Texte étudié:
▶
SOURCE - Blog de Jean Mercier - La Vie - 14 avril 2012
Alors qu'un accord canonique entre Rome et la Fraternité Saint Pie X serait imminent, explorons les motivations du pape alors que le désaccord idéologique reste entier, notamment sur le Concile.
Alors qu'un accord canonique entre Rome et la Fraternité Saint Pie X serait imminent, explorons les motivations du pape alors que le désaccord idéologique reste entier, notamment sur le Concile.
A l'heure où l'on parle d'une signature imminente d'un accord scellant la réconciliation entre Rome et la Fraternité sacerdotale Saint Pie X, on peut s'interroger sur la détermination très forte de Benoit XVI sur ce dossier.
Benoît XVI est-il le crypto intégriste que certains décrivent ? L'accusation est ridicule. L'homme, comme nous l'avons déjà expliqué, est à l'opposé de la pensée intégriste, qui affirme par exemple que l'Eglise ne peut pas évoluer. A rebours de ce fixisme, il a béatifié le cardinal John Henry Newman, qui avait théorisé le développement du dogme dans l'Histoire. Par ailleurs le pape n'a eu de cesse de valoriser le Concile Vatican II, bête noire des fidèles de Mgr Lefebvre. Ses déclarations et ses prises de position envers l'oecuménisme et les autres religions en sont d'autres preuves.
Sa motivation est ailleurs : résoudre les fractures au sein de l'Eglise est l'une des obsessions de Benoît XVI, comme il l'a affirmé dès le lendemain de son élection comme pape. A l'époque, les chrétiens ont surtout vu cette promesse comme un gage de son fort engagement oecuménique, ce qu'elle est effectivement.
Mais il est évident que le pape avait aussi en tête la situation des Lefebvristes de la Fraternité sacerdotale Saint Pie X. Leurs évêques étaient excommuniés depuis 1988, mais en l'an 2000, une phase de réchauffement et de dialogue s'était ouverte, peu connue du grand public. La preuve qu'il pensait aussi à eux ? Quatre mois après son élection, il reçoit le supérieur général de la Fraternité, Mgr Fellay, à Castel Gandolfo, le 29 août 2005, pour accélérer la réconciliation.
◀
Consigne A:
D'après le texte étudié, à quelle date et en quel lieu Benoît XVI a-t-il reçu Mgr Fellay ?
Le texte étudié et les enregistrements sont sans rapport l'un avec l'autre.

Données:
▶
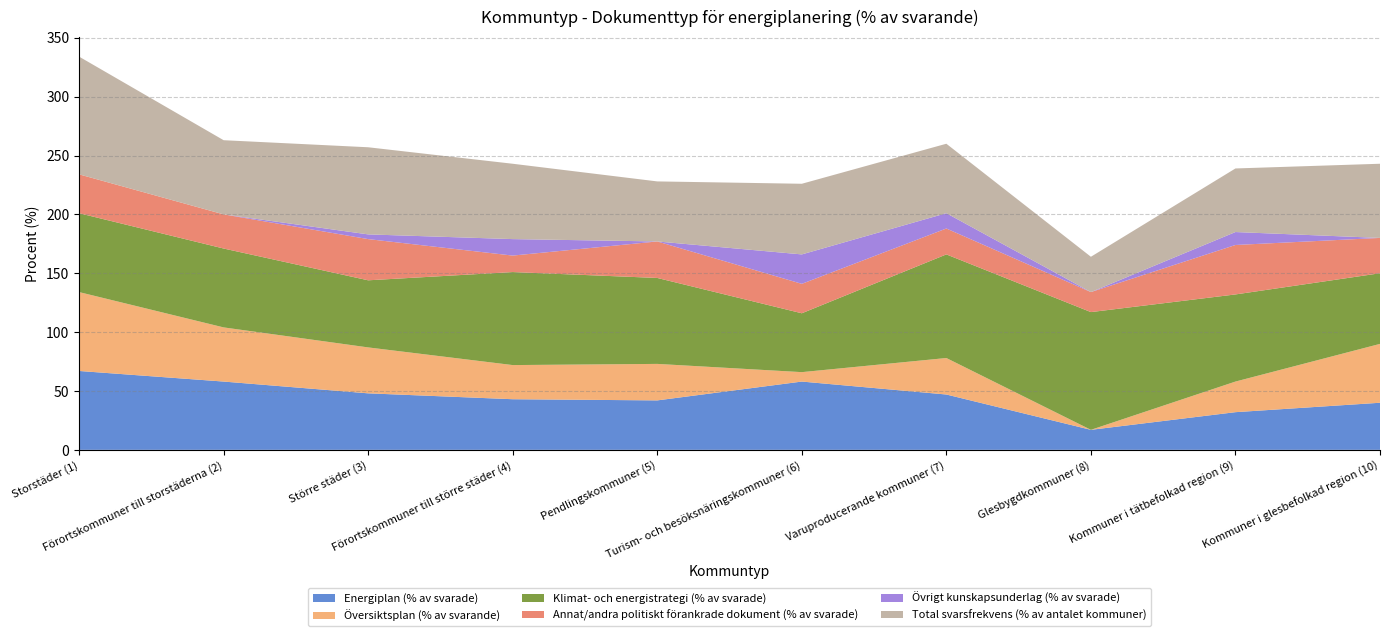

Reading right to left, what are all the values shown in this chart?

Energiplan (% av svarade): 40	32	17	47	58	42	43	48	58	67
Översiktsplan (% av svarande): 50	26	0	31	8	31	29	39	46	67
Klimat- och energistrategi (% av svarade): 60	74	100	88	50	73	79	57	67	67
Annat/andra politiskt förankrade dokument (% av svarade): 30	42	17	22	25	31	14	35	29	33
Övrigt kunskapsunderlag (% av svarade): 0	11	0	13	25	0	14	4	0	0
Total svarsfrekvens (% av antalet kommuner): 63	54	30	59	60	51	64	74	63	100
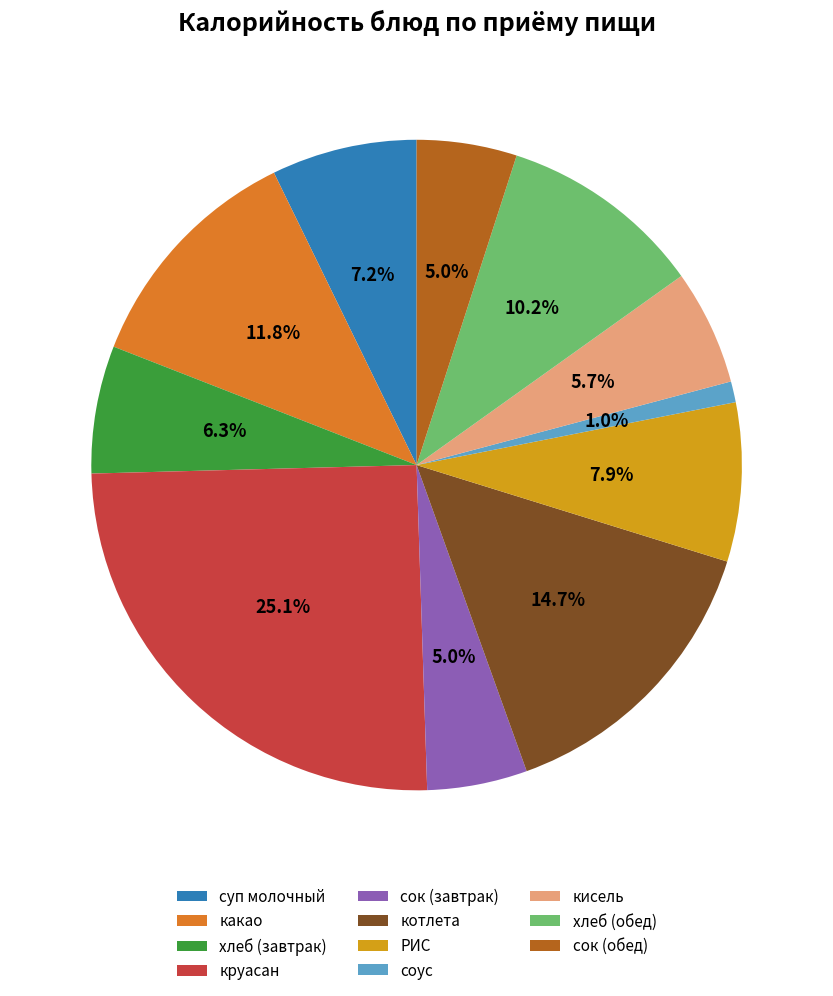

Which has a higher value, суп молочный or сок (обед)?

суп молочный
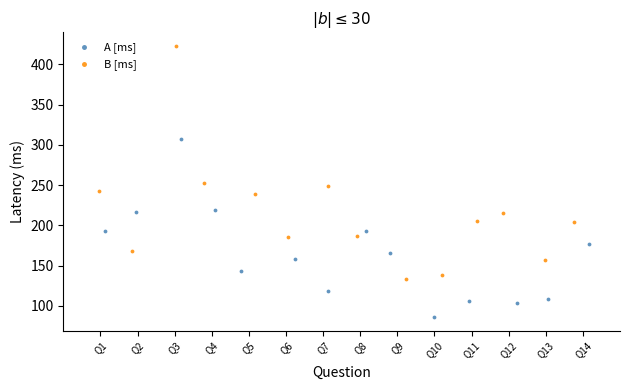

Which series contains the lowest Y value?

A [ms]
◀
▶
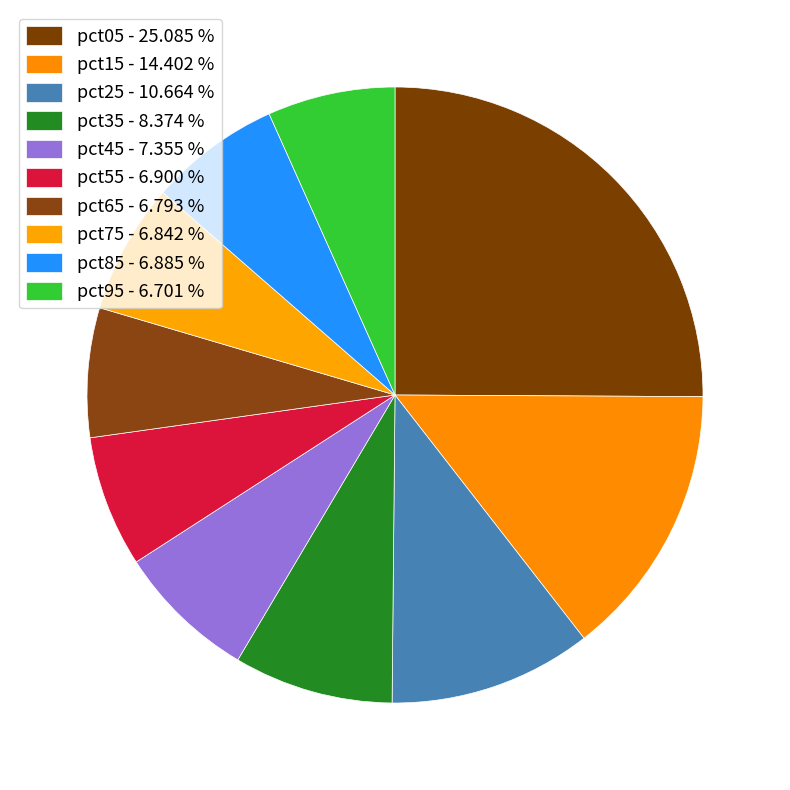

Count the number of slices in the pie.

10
◀
▶
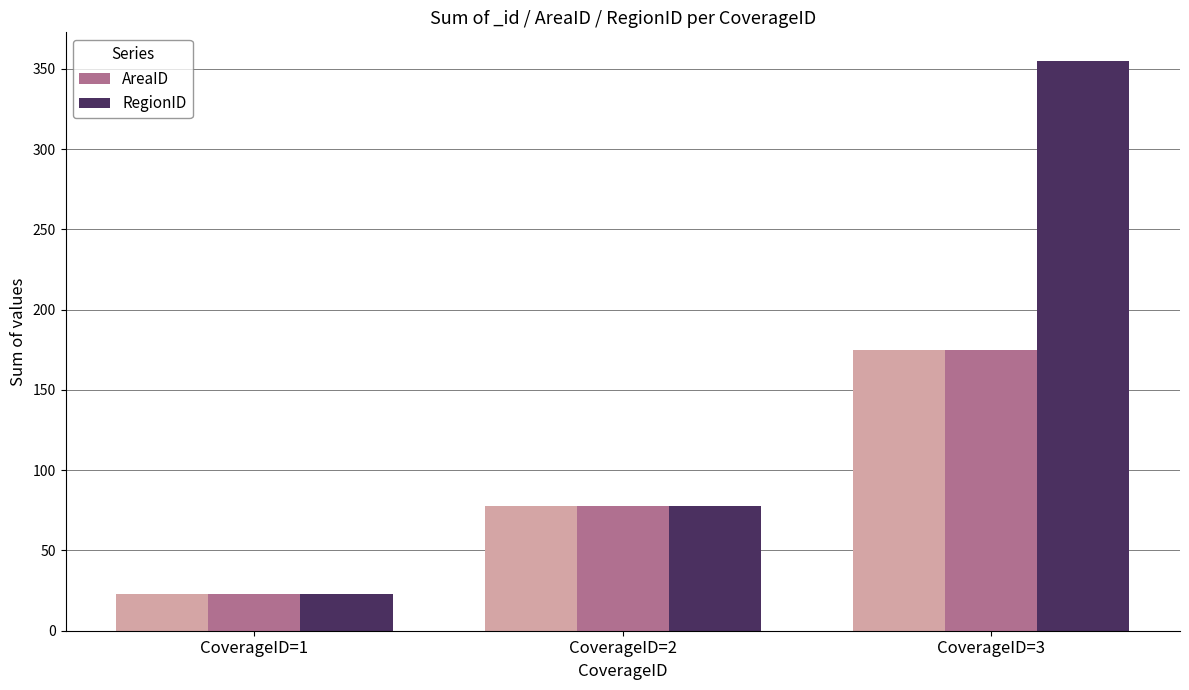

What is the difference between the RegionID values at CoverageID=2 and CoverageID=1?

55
◀
Consigne B:
Reproduisez sous forme de tableau Markdown les lignes des enregistrements, de la ligne contenant « Energiplan (% av » jusqu'à la ligne contenant « Which series contains the lowest Y value? » incluse, avec une colonne N° pour le numéro de rang et une colonne Ligne pour le contenu. Omettez les lignes vides et les images.

Zone de réponse A:
Le 29 août 2005, à Castel Gandolfo.

Zone de réponse B:
| N° | Ligne |
|---|---|
| 1 | Energiplan (% av svarade): 40	32	17	47	58	42	43	48	58	67 |
| 2 | Översiktsplan (% av svarande): 50	26	0	31	8	31	29	39	46	67 |
| 3 | Klimat- och energistrategi (% av svarade): 60	74	100	88	50	73	79	57	67	67 |
| 4 | Annat/andra politiskt förankrade dokument (% av svarade): 30	42	17	22	25	31	14	35	29	33 |
| 5 | Övrigt kunskapsunderlag (% av svarade): 0	11	0	13	25	0	14	4	0	0 |
| 6 | Total svarsfrekvens (% av antalet kommuner): 63	54	30	59	60	51	64	74	63	100 |
| 7 | Which has a higher value, суп молочный or сок (обед)? |
| 8 | суп молочный |
| 9 | Which series contains the lowest Y value? |